Yeah. Sure, Pierre. So, first of all, as we talked about in the past quarters, so, Plus, of course, is one of the programs on the production side that we have converted, also undisclosed customer that we talked about last year, which we continue to make progress with and hitting our milestones with working through together through development into production. And so, it’s similar types of programs we’re talking about here in terms of programs towards production. And we’re planning to bring in additional two types of programs that are similar in this — similar capacity.

As a reminder, the Plus deal has plans for 100,000 vehicles to use the driver-in autonomous trucking solution by 2025. The PlusDrive solution would need to top 20,000+ units per year by 2025 while most Lidar sensor firms only sell thousands of sensors per quarter now, at most.

A few more similar deals announced will quickly change the financial equation here for this stock. Innoviz Technologies (INVZ) signed a deal with an automotive firm forecast at $4+ billion worth of backlog bringing the total backlog to $6.6 billion, so the deals proposed by Aeva appear very reasonable.

In addition, partnerships with the NVIDIA (NVDA) DRIVE autonomous platform, Nikon (OTCPK:NINOF) in industrial precision and NASA creating mobile terrain mapping tools provide another set of platforms to expand beyond direct automotive deals.
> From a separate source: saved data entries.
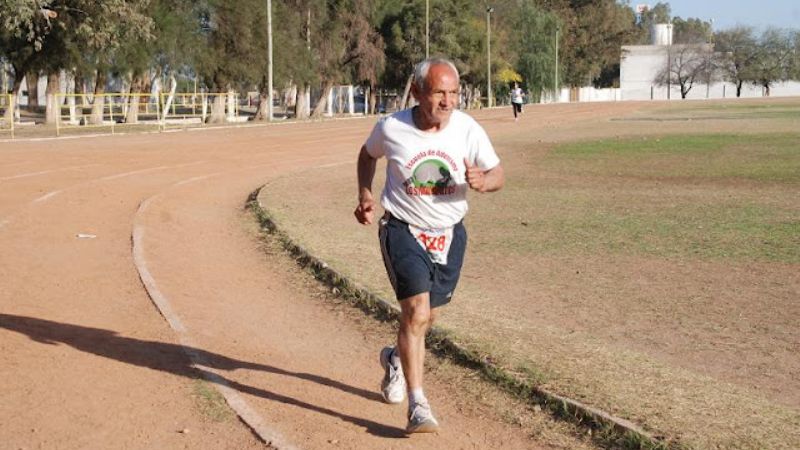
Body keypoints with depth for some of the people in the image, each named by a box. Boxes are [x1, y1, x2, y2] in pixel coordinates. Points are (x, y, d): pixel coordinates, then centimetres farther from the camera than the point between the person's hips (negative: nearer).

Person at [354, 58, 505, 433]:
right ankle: (418, 406, -15)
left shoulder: (468, 129, -11)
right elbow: (368, 153, 10)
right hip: (403, 231, -3)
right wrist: (365, 194, -3)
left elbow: (498, 174, -3)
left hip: (449, 234, 3)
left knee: (426, 317, 18)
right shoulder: (391, 128, -13)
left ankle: (396, 358, 51)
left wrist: (482, 182, -26)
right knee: (416, 313, -19)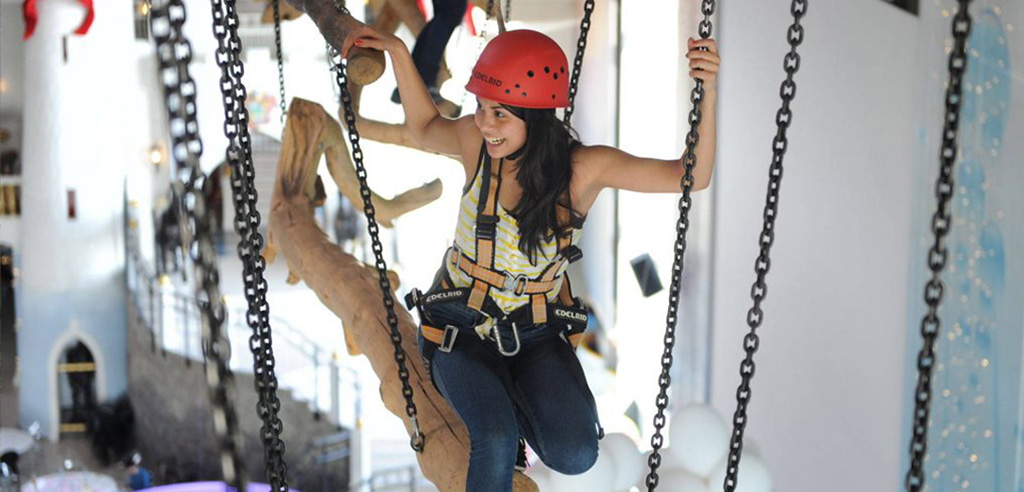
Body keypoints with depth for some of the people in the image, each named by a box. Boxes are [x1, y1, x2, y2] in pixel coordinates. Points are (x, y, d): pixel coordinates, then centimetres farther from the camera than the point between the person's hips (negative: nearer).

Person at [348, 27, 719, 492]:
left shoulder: (585, 168, -16)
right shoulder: (475, 141, -12)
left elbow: (691, 175, -15)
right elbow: (426, 130, 12)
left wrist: (708, 93, -29)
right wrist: (398, 53, 4)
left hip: (537, 333, 1)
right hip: (462, 326, -1)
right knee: (497, 442, -26)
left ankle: (504, 393, 13)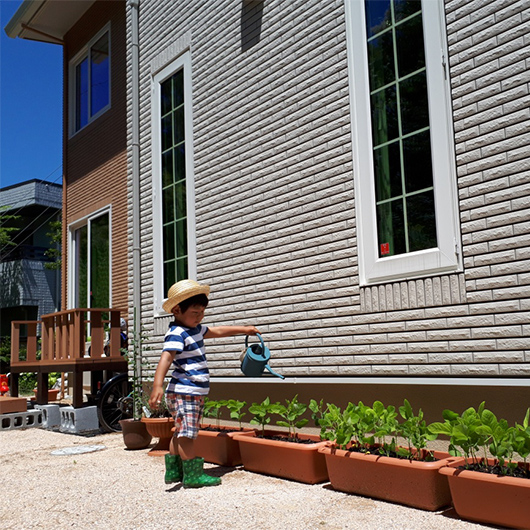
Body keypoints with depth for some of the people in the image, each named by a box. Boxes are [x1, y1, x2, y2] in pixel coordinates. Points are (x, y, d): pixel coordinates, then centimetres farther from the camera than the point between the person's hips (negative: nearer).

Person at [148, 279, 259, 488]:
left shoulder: (196, 329, 14)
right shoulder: (176, 334, -17)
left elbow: (217, 331, 30)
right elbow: (166, 358, -30)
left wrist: (243, 329, 35)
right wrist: (157, 386, -43)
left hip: (195, 394, 10)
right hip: (183, 393, -10)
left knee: (181, 433, 17)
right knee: (187, 433, -6)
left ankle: (173, 471, 26)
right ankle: (192, 475, 0)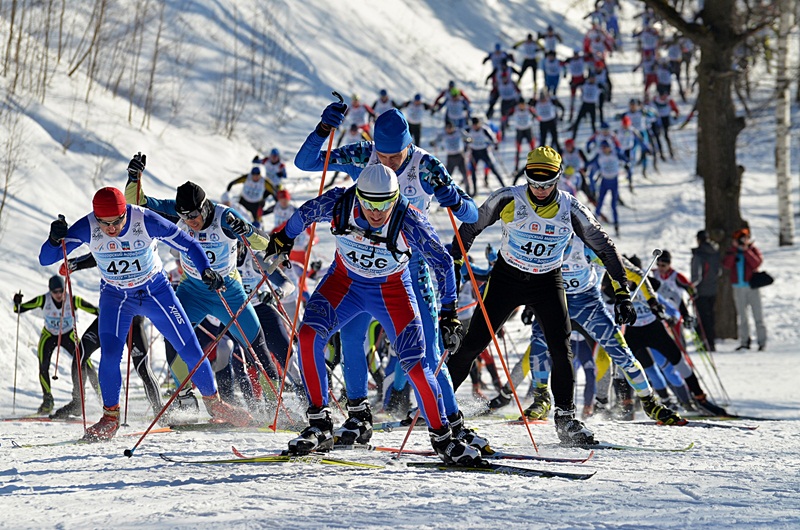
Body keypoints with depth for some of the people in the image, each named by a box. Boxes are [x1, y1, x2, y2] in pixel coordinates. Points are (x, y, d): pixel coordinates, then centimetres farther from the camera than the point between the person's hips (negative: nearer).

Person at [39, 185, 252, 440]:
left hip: (156, 291, 0)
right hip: (115, 297, 0)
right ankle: (110, 418, 2)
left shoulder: (146, 221, -26)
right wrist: (56, 239, -43)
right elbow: (46, 259, -22)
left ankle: (213, 403, 23)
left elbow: (187, 244, -18)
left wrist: (206, 270, -34)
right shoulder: (87, 228, -23)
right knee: (109, 356, -18)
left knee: (190, 349, 1)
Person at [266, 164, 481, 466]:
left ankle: (443, 438, 8)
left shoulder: (408, 223, -30)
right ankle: (319, 425, -13)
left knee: (414, 364, -11)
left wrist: (449, 313, -16)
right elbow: (306, 214, -2)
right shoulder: (338, 205, -25)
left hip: (391, 290, -2)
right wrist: (284, 238, 15)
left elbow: (442, 264, -16)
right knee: (308, 335, -22)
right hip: (344, 282, 2)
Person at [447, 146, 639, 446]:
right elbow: (471, 227, -1)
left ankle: (565, 416, -3)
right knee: (474, 343, -4)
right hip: (507, 278, -1)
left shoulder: (571, 210, -14)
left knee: (561, 348, -13)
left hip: (547, 283, 1)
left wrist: (623, 294, -9)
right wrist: (454, 264, -3)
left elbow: (605, 248, -5)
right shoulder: (507, 200, -16)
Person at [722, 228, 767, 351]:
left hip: (752, 286, -3)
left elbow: (757, 263, -14)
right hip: (738, 287, 3)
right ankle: (744, 342, 9)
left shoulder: (753, 249, 2)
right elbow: (727, 265, -9)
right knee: (742, 316, 5)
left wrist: (746, 251, -18)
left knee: (758, 315, -5)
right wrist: (734, 249, -13)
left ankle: (762, 341, -4)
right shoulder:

A big key to changing the valuation equation on all of these Lidar sensor stocks is a ramp-up in sales beyond these initial minimal levels. Sales nearly tripled in Q1’22 from last year, but the amount was down sequentially. Even the quarterly forecasts for the year don’t get Aeva to a materially higher plane until Q4 when revenues are forecast to finally top $5 million. After that, analysts still have 2023 numbers reaching just $33 million with massive growth in the years ahead.

Revenue table

Seeking Alpha

Takeaway

The key investor takeaway is that as the backlog continues to build in sector stocks and revenue arrives as some initial production deals launch, the market will start becoming more friendly to the Lidar sensor stocks. Investors need to focus on process over perfection over the next couple of years. Results could easily be lumpy over this period with delays along the way, but ultimately the world is moving towards forms of autonomous driving and advanced safety products and Aeva will benefit.